02/11/2025
TT-Bericht: Betrunkener Innsbrucker tobte bei Festnahme und verletzte Polizisten - Diversion
Die Tiroler Tageszeitung berichtete am 1.11.2025 über einen aktuellen Fall, bei dem wir eine Diversion erreichen konnten.
Gegenstand des Verfahrens war ein nächtlicher Vorfall in einem Innsbrucker Innenstadtlokal, der zu mehreren strafrechtlichen Vorwürfen führte, darunter Widerstand gegen die Staatsgewalt und weitere Delikte im Zusammenhang mit massivem Alkoholkonsum, die an den berühmten Film "Hangover" erinnern.
Der Beschuldigte, bislang strafrechtlich unbescholten und sozial integriert, konsumierte an einem Abend erhebliche Mengen Alkohol. In den frühen Morgenstunden kam es in einem Lokal zu beanstandetem Verhalten gegenüber anderen Gästen. Nach dem Einschreiten des Sicherheitspersonals und der Polizei eskalierte die Situation weiter, was schließlich zur Festnahme des Mannes führte. Im Zuge der Anhaltung kam es zu erheblichem Widerstand gegen einschreitende Beamte sowie zu Sachbeschädigungen. Ein Polizist wurde dabei verletzt. Bei der späteren Untersuchung wurde ein Alkoholwert von 3,8 Promille festgestellt.
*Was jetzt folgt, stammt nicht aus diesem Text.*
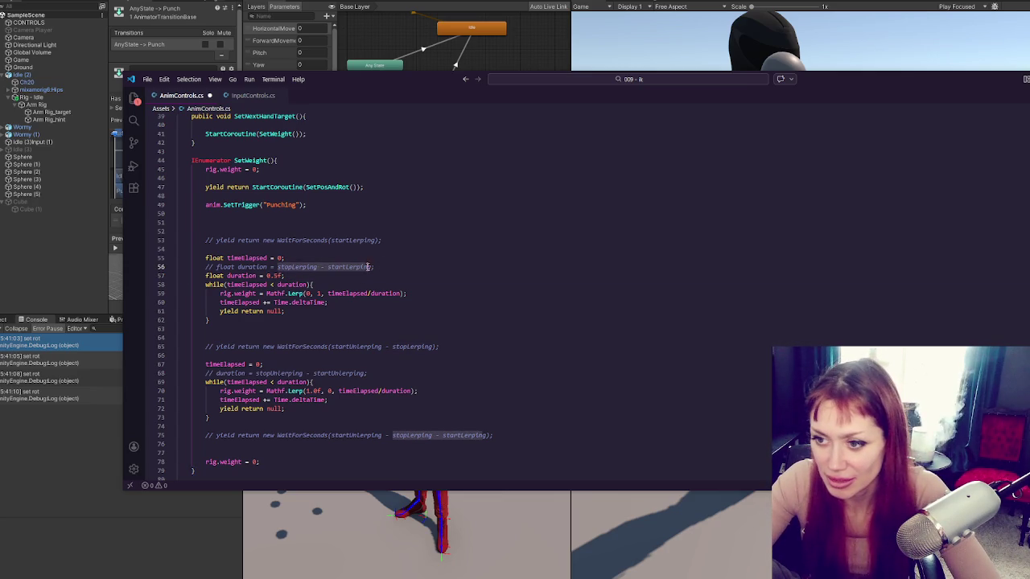
left_click(378, 266)
key("Return")
type("Debug.")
Schon im Zuge des Ermittlungsverfahren stand die Frage der Zurechnungsfähigkeit im Mittelpunkt der Verteidigung. Auffällig war insbesondere, dass der Beschuldigte keinerlei Erinnerung an die Geschehnisse hatte und das vorgeworfene Verhalten in klarem Widerspruch zu seinem bisherigen Lebenswandel stand. Es konnte dargelegt werden, dass beim Mandanten eine seltene Erkrankung vorliegt, die in Verbindung mit Alkoholkonsum zu einem pathologischen Rauschzustand führen kann. Ein solcher Zustand geht über eine bloße alkoholbedingte Enthemmung hinaus und ist durch tiefgreifenden Kontrollverlust sowie vollständige Amnesie gekennzeichnet.
Ein vollständiger Freispruch kam dennoch nicht in Betracht. Maßgeblich war, dass es in der Vergangenheit bereits einen ähnlichen Vorfall gegeben hatte. Aus strafrechtlicher Sicht musste dem Beschuldigten daher bewusst sein, dass er auf Alkohol in außergewöhnlicher Weise reagiert. Damit war eine gänzliche Aufhebung der Zurechnungsfähigkeit nicht anzunehmen, wohl aber eine erhebliche Milderung der Schuld.
Unter Berücksichtigung aller Umstände – insbesondere der medizinischen Befunde, der fehlenden Erinnerung, der Unbescholtenheit und der glaubhaften Verantwortungsübernahme – bewilligte das Gericht eine Diversion. Diese umfasste Geldbuße und Spesenersatz sowie Schadenersatzleistungen. Entscheidender Punkt für den Mandanten aus strafrechtlicher Sicht: Es kam zu keiner Verurteilung und zu keinem Strafregistereintrag.